Sensible Phasen

Immer häufiger begegnet man in der neuesten entwicklungspsychologischen Literatur dem Begriff “sensible Phasen”. Gemeint sind Zeitspannen, in denen Kinder eine besonders hohe Bereitschaft und Fähigkeit für bestimmte Lerninhalte zeigen. Montessori hat diesen Begriff aus der Biologie entnommen und ihn in der Entwicklung des Kindes bestätigt gefunden.

Sie beschreibt das Phänomen so: Bei den sensiblen Perioden handelt es sich “um besondere Empfänglichkeiten, die in der Entwicklung, d.h. im Kindesalter der Lebewesen, auftreten. Sie sind von vorübergehender Dauer und dienen nur dazu, dem Wesen die Erwerbung einer bestimmten Fähigkeit zu ermöglichen. Sobald dies geschehen ist, klingt die betreffende Empfänglichkeit wieder ab. So entwickelt sich jeder Charakterzug aufgrund eines Impulses und während einer eng begrenzten Zeitspanne” [7].

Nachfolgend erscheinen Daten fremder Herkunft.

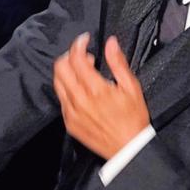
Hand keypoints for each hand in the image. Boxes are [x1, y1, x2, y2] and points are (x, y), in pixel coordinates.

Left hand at [53, 33, 149, 159]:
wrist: (128, 149)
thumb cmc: (133, 119)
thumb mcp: (131, 87)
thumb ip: (118, 62)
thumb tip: (110, 43)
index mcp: (95, 89)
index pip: (76, 58)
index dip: (79, 44)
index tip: (85, 40)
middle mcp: (79, 100)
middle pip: (60, 67)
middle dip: (69, 55)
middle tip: (83, 56)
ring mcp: (71, 112)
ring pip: (57, 82)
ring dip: (66, 71)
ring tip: (81, 71)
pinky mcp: (69, 122)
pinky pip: (60, 99)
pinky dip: (67, 88)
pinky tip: (79, 90)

Die Abfolge dieser Phasen folgt einer inneren Gesetzmäßigkeit. Bleibt einem Kind die Möglichkeit versagt, gemäß seiner inneren Regungen und Bereitschaft zu handeln, so hat es die Gelegenheit, sich auf natürliche Weise bestimmte Fähigkeiten anzueignen, für immer versäumt. Der Nachdruck liegt auf “natürliche Weise”; denn nachzuholen ist im Leben vieles, allerdings nicht mehr mit jener Leichtigkeit, ja Begeisterung und Vollkommenheit wie im Zeitraum der sensiblen Periode. Vieles, was wir später zu erlernen und uns anzueignen versuchen, ist deshalb mit großer Mühe, Anstrengung und Aufwand von Willenskraft verbunden, weil der optimale Zeitpunkt dafür versäumt worden ist.

Wenn nun die entsprechenden Fähigkeiten in den sensiblen Phasen errungen worden sind, so klingt die Begeisterung für sie ab. Jedoch entstehen neue Empfänglichkeiten, so dass das Kind von einer Eroberung zur anderen fortschreitet.
Damit bestimmen die inneren Empfänglichkeiten, was vom Kind aus der Vielfalt seiner Umwelt aufgenommen wird oder welche Situation für seine augenblickliche Entwicklung die vorteilhafteste ist. Die Empfänglichkeit ist die Ursache, weshalb das Kind gewisse Dinge interessant findet, sich für sie aufgeschlossen zeigt und andere ignoriert bzw. für sie kein Interesse empfindet. Werden aber die Bedürfnisse des Kindes befriedigt, so äußert sich dies in Form von seelischer Ausgeglichenheit und Zufriedenheit.
Montessori gebraucht einen Vergleich, um das besondere Wirken der Empfänglichkeitsperioden näher zu umschreiben: “Sobald eine solche Empfänglichkeit in der Seele des Kindes aufleuchtet, ist es, als ob ein Lichtstrahl von ihr ausginge, der nur bestimmte Gegenstände erhellt, andere hingegen im Dunkel lässt. Die ganze Wahrnehmungswelt des Kindes beschränkt sich dann mit einem Male auf diesen einen hell erleuchteten Bezirk” [8].

Darum muss man mit besonderer Sorgfalt auf die Zeichen achten, die eine Phase der Empfänglichkeit andeuten. Sie zeigen sich in Form eines lebhaften Bedürfnisses, sich mit bestimmten Dingen und Situationen zu beschäftigen.